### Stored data
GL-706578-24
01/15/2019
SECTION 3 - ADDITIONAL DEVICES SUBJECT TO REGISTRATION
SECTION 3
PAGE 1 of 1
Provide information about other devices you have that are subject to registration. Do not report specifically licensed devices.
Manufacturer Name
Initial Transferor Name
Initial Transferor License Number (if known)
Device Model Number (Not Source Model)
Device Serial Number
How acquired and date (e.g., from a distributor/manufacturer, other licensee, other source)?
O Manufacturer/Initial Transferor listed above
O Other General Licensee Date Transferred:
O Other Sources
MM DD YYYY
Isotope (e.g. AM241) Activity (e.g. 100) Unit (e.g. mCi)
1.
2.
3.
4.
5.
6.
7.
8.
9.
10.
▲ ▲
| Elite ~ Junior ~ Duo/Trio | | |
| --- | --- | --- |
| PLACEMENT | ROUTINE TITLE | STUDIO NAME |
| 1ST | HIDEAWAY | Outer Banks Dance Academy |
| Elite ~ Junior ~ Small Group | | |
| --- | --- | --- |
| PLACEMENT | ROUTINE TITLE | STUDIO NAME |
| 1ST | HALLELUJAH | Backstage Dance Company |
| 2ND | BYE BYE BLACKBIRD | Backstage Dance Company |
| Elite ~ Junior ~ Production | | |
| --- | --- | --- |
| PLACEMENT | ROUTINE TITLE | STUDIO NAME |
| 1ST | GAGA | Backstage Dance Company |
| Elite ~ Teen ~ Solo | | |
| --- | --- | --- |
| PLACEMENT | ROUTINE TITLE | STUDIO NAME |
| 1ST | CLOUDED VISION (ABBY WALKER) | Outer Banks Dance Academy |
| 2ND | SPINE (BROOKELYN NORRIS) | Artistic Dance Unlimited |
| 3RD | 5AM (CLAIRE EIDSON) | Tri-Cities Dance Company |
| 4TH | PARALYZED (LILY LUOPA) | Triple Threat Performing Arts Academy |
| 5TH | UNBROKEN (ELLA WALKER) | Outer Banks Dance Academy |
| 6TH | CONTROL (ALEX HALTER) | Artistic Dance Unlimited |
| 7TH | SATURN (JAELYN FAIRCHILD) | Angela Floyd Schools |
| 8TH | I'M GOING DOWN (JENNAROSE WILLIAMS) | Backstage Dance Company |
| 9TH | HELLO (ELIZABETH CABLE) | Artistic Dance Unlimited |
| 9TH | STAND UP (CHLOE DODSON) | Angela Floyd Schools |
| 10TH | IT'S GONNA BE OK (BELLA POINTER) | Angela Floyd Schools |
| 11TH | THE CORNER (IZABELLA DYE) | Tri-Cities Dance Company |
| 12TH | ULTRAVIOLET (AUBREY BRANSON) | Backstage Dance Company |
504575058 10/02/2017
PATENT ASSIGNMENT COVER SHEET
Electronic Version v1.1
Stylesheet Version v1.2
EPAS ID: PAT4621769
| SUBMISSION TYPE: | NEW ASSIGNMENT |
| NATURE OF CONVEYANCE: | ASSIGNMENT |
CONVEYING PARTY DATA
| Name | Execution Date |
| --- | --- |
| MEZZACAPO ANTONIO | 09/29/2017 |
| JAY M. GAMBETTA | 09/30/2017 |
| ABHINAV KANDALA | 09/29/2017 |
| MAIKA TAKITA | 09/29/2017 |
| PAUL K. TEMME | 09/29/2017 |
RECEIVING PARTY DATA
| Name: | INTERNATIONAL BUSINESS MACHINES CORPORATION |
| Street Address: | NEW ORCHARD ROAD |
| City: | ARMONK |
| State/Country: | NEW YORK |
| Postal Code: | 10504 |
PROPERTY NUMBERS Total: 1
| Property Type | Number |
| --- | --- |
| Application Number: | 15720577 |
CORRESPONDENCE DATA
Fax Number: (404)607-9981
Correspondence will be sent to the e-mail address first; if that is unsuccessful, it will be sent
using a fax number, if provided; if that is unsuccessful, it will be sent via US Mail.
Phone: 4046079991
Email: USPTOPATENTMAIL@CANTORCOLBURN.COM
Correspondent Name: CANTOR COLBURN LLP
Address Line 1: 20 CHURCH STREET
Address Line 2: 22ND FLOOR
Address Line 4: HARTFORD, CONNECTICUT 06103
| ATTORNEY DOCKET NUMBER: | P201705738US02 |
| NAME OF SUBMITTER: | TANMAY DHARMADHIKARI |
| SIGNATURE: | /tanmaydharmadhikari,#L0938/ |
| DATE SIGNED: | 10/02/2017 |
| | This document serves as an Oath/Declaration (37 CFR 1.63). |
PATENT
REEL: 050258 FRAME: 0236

### INSTRUCTIONS TO FOLLOW
All that should be written out is the stretch of lines above between the one holding "HALLELUJAH | Backstage Dance Company |" and the one holding "NORRIS) | Artistic Dance Unlimited |", inclusive, exactly as given.

### EXERCISE OUTPUT
| 1ST | HALLELUJAH | Backstage Dance Company |
| 2ND | BYE BYE BLACKBIRD | Backstage Dance Company |
| Elite ~ Junior ~ Production | | |
| --- | --- | --- |
| PLACEMENT | ROUTINE TITLE | STUDIO NAME |
| 1ST | GAGA | Backstage Dance Company |
| Elite ~ Teen ~ Solo | | |
| --- | --- | --- |
| PLACEMENT | ROUTINE TITLE | STUDIO NAME |
| 1ST | CLOUDED VISION (ABBY WALKER) | Outer Banks Dance Academy |
| 2ND | SPINE (BROOKELYN NORRIS) | Artistic Dance Unlimited |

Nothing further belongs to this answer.